Our pleasure was always tempered though by the cutblock flagging ribbon that popped up everywhere we went. Ancient redcedars were marked for logging and there were lines of flagging ribbon showing where roads would be blasted right through delicate streams. At one big old cedar, we came across the opening of a bear den. We could see the trampled salal leading to a crack in the cedar where a black bear had spent the winter and maybe even given birth to cubs, warm and safe in the hollow heart of this ancient tree.
To access our final study site, we had to cross through a second-growth plantation. This bleak forest was typical of the young forests that now cover much of coastal BC: a plantation of densely stocked young trees with almost nothing growing in the understory. Such forests tend to be near-biological deserts, lacking the species and forest characteristics that define intact old-growth ecosystems.
We pressed on through the gloom of this forest until a green glow ahead of us gave advance notice that we were approaching old-growth again. Everything changed as soon as we set foot in the unlogged forest. We went from the sullen gloom of the second-growth plantation into a green prism of shrubs, ferns, and saplings growing under the thick pillars of old silver firs and hemlocks that combined to create a fully functioning forest community.
We passed deeper into this green oasis and reached the bottom of the hill. Here in the poorly drained flats, the tall, stately hemlocks gave way to twisted old cedars with huge ragged crowns of forking spires. In damp patches, sphagnum moss and fern-leaved goldthread attested to the forest’s boggy character. This spot greatly resembled the old-growth bog forests of Bella Bella where Jeremiah had first found such high numbers of these elusive owls and both of us felt that this place had all the ingredients for ideal screech-owl habitat.

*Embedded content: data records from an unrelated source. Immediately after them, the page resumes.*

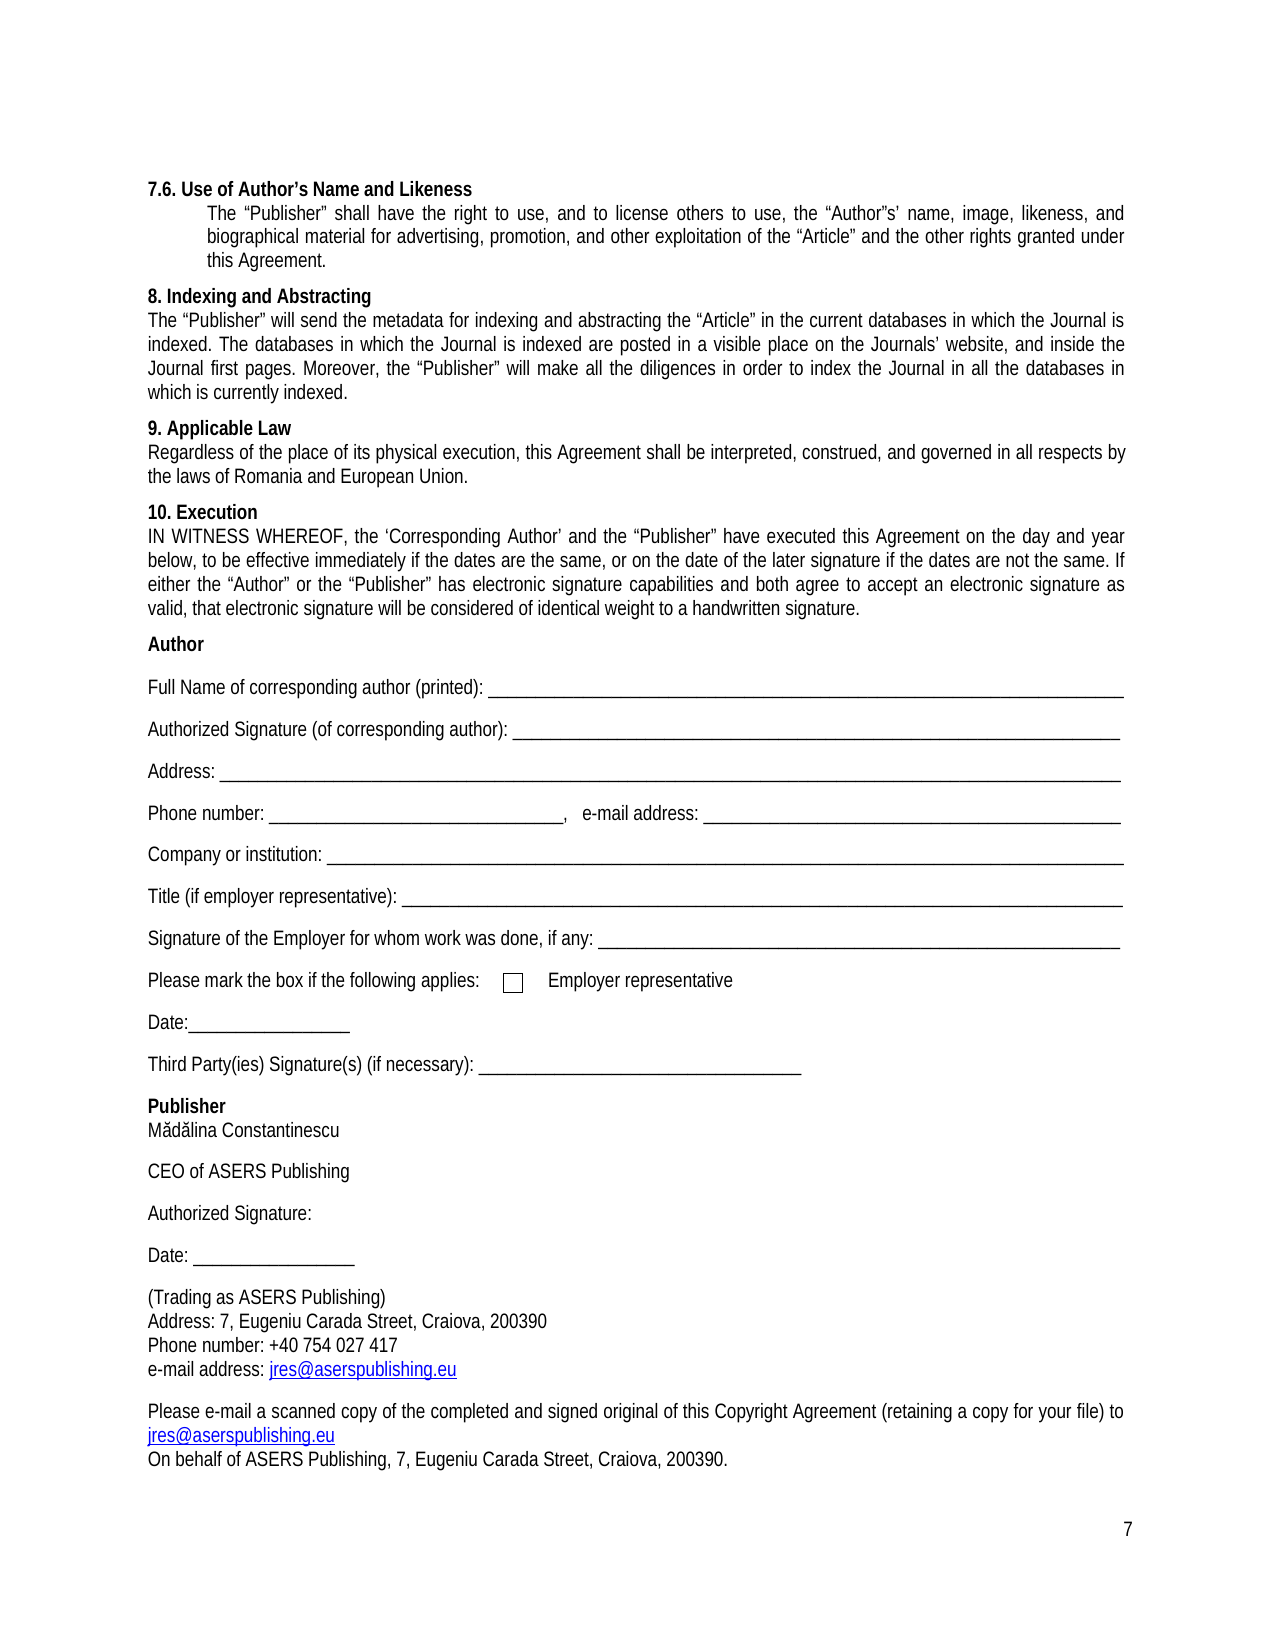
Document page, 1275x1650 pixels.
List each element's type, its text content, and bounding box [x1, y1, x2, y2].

text 8. Indexing and Abstracting [148, 284, 1127, 308]
text Title (if employer representative): ____________________________________________________________________________ [148, 884, 1127, 908]
text On behalf of ASERS Publishing, 7, Eugeniu Carada Street, Craiova, 200390. [148, 1447, 1127, 1471]
text e-mail address: jres@aserspublishing.eu [148, 1357, 1127, 1381]
text Address: 7, Eugeniu Carada Street, Craiova, 200390 [148, 1309, 1127, 1333]
text 7.6. Use of Author’s Name and Likeness [148, 176, 1127, 200]
text Date: _________________ [148, 1243, 1127, 1267]
text Address: _______________________________________________________________________________________________ [148, 758, 1127, 782]
text Please mark the box if the following applies: Employer representative [148, 968, 1127, 992]
text Signature of the Employer for whom work was done, if any: _______________________________________________________ [148, 926, 1127, 950]
text Full Name of corresponding author (printed): ___________________________________________________________________ [148, 675, 1127, 699]
text 10. Execution [148, 500, 1127, 524]
text Authorized Signature (of corresponding author): ________________________________________________________________ [148, 717, 1127, 741]
text Date:_________________ [148, 1010, 1127, 1034]
text Authorized Signature: [148, 1201, 1127, 1225]
text Phone number: _______________________________, e-mail address: ____________________________________________ [148, 800, 1127, 824]
text The “Publisher” shall have the right to use, and to license others to use, the “Author”s’ name, image, likeness, and biographical material for advertising, promotion, and other exploitation of the “Article” and the other rights granted under this Agreement. [207, 200, 1127, 272]
text IN WITNESS WHEREOF, the ‘Corresponding Author’ and the “Publisher” have executed this Agreement on the day and year below, to be effective immediately if the dates are the same, or on the date of the later signature if the dates are not the same. If either the “Author” or the “Publisher” has electronic signature capabilities and both agree to accept an electronic signature as valid, that electronic signature will be considered of identical weight to a handwritten signature. [148, 524, 1127, 620]
text Mădălina Constantinescu [148, 1117, 1127, 1141]
text 9. Applicable Law [148, 416, 1127, 440]
text Author [148, 632, 1127, 656]
text Company or institution: ____________________________________________________________________________________ [148, 842, 1127, 866]
text Publisher [148, 1093, 1127, 1117]
text Third Party(ies) Signature(s) (if necessary): __________________________________ [148, 1052, 1127, 1076]
text Phone number: +40 754 027 417 [148, 1333, 1127, 1357]
text CEO of ASERS Publishing [148, 1159, 1127, 1183]
text Please e-mail a scanned copy of the completed and signed original of this Copyright Agreement (retaining a copy for your file) to jres@aserspublishing.eu [148, 1399, 1127, 1447]
text Regardless of the place of its physical execution, this Agreement shall be interpreted, construed, and governed in all respects by the laws of Romania and European Union. [148, 440, 1127, 488]
text The “Publisher” will send the metadata for indexing and abstracting the “Article” in the current databases in which the Journal is indexed. The databases in which the Journal is indexed are posted in a visible place on the Journals’ website, and inside the Journal first pages. Moreover, the “Publisher” will make all the diligences in order to index the Journal in all the databases in which is currently indexed. [148, 308, 1127, 404]
text (Trading as ASERS Publishing) [148, 1285, 1127, 1309]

We had been bushwhacking through forests since early that morning and night was starting to fall. After we deployed our automated recording unit, we decided to see if we could detect an owl right then. We crouched on the moss at the foot of a giant cedar and played a recording of a Western Screech-Owl song. After a few minutes of silent listening, we heard our answer: the soft, but distinctive “bouncing-ball” of a singing Western Screech-Owl. Here, in the heart of this ancient grove, was one place where BC’s vanishing owl hadn’t yet vanished.
Those recorders are still out there, quietly documenting the springtime sounds of the forest. Soon we will recover them to analyze the sounds they detected. In the meantime, we have continued to survey for owls in ancient forests on Vancouver Island, finding them in the Tsitika Valley and in the protected refuge of the Carmanah. All of these individual data points will go towards understanding the habitat needs of these threatened birds and what steps are needed to protect them.
Our hope is if we detect screech-owls in proposed cutblocks, we can act quickly to ensure that critical forests are set aside rather than logged into the ground.
The AFA is excited to contribute to our understanding of these rare birds, and we are dedicated to advocating for Western Screech-Owls and all the diverse living creatures that depend on our vanishing old-growth forests for their survival.